Heer (Army) Afrika Korps
North Africa 1941
Inside tunic right bottom button flap, left photo.
Marked: 43 (top left), 100 (center), 73 (bottom left), 44 (top right), 54 (bottom right) and F 41 (bottom center).
Inside tunic left center button flap, right photo. Note removable "S" buttons.
Marked: Leopold Hartig
Tropical Belt and Buckle, above photo.
The belt is constructed of khaki green webbing with a 1940 pattern, olive drab painted, stamped steel buckle.
Tropical Buckle, above photo.
The stamped steel buckle is marked and dated 1940 on the rear near the belt catch. The natural leather tab is marked:
Tropical Bayonet Frog, above photo.
This variation of the tropical bayonet frog is made of olive green canvas stitched with orange thread to a natural
brown facing.
Tropical Pith Helmet, Second Pattern, above left and right photo.
This pith helmet is made from stretched olive brown felt over a cork form. The Heer and National Insignia are made
from aluminum and affixed to the sides with pins. The dark green leather trim is missing from the edge of this helmet
as well as the dark green leather chin strap.
Manufacture of this helmet was discontinued in 1942. Wear of this helmet was limited to the southern area of Europe
and North Africa.
Tropical Pith Helmet, Second Pattern, above left and right photo.
The markings on the inside of this helmet indicate manufacture by JHS, size 55 (metric) and manufacture date 1942.
M31 Tropical Canteen, above left and right photo.

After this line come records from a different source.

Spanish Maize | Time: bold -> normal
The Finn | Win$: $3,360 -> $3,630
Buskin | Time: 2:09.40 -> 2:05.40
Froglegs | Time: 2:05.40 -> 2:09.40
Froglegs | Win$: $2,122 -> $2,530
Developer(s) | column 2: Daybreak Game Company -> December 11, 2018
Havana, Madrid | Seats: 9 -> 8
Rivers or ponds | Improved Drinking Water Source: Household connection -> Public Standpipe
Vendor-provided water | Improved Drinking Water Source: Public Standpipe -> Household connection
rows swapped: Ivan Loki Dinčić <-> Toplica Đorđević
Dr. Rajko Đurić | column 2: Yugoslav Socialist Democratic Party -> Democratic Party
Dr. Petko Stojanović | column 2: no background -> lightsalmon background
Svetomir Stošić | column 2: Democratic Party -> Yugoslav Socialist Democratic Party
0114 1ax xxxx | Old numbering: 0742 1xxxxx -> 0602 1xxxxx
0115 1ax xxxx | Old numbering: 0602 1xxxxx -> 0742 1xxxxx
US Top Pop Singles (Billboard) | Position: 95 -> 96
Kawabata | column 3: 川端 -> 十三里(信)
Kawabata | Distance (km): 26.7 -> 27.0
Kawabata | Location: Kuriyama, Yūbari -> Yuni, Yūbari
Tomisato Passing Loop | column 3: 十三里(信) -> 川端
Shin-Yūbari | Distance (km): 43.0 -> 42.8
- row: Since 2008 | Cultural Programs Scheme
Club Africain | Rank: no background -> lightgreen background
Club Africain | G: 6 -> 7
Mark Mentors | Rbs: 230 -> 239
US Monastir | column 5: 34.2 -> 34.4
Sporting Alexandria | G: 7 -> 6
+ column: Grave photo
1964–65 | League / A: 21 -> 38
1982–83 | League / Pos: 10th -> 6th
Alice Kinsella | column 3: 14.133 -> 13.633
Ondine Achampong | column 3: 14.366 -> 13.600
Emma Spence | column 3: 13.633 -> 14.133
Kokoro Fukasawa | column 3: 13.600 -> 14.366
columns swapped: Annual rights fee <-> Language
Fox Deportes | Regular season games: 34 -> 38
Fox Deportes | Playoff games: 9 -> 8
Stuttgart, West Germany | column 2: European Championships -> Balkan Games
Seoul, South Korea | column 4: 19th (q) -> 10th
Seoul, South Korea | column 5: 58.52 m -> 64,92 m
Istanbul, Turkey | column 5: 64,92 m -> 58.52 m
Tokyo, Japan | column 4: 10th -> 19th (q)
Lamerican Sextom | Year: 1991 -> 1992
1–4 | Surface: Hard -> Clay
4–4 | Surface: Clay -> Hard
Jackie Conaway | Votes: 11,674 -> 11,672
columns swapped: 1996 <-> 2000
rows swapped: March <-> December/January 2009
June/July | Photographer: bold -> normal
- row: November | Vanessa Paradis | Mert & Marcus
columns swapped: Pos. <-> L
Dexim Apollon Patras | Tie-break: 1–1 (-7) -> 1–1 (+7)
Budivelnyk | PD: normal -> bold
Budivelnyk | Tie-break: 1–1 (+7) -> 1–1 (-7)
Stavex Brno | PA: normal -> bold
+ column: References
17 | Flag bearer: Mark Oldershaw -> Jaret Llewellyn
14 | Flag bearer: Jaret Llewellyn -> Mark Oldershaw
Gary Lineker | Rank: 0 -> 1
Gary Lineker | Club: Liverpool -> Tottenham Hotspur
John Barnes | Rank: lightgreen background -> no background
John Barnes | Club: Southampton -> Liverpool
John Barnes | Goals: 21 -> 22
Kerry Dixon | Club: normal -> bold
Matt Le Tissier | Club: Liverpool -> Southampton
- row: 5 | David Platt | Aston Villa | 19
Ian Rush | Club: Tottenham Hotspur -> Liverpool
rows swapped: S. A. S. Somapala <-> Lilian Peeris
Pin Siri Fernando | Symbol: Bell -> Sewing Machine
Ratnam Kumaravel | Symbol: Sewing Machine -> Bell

This .8 liter canteen is made from tooled natural aluminum with an impregnated wood covering. A khaki web carrying
strap holds the black bakelite cup to the top. The reverse is marked D.R.G.M. for Deutsche Reichs Gebrauchsmuster
or the German National Registered Design and dated 1943. This was a late war tropical design that also saw service
throughout Europe as leather stocks were depleted.
Tropical Heer (Army) Breast Eagle, above left and right photo.
This unissued tropical Heer breast eagle is embroidered bevo style from nylon/rayon thread and backing. The
blue/gray eagle is embroidered on a dark copper/tan base on a light tan background. This eagle was obtained from a
veteran in Georgia, U.S.A. and will be used to restore the tunic shown above.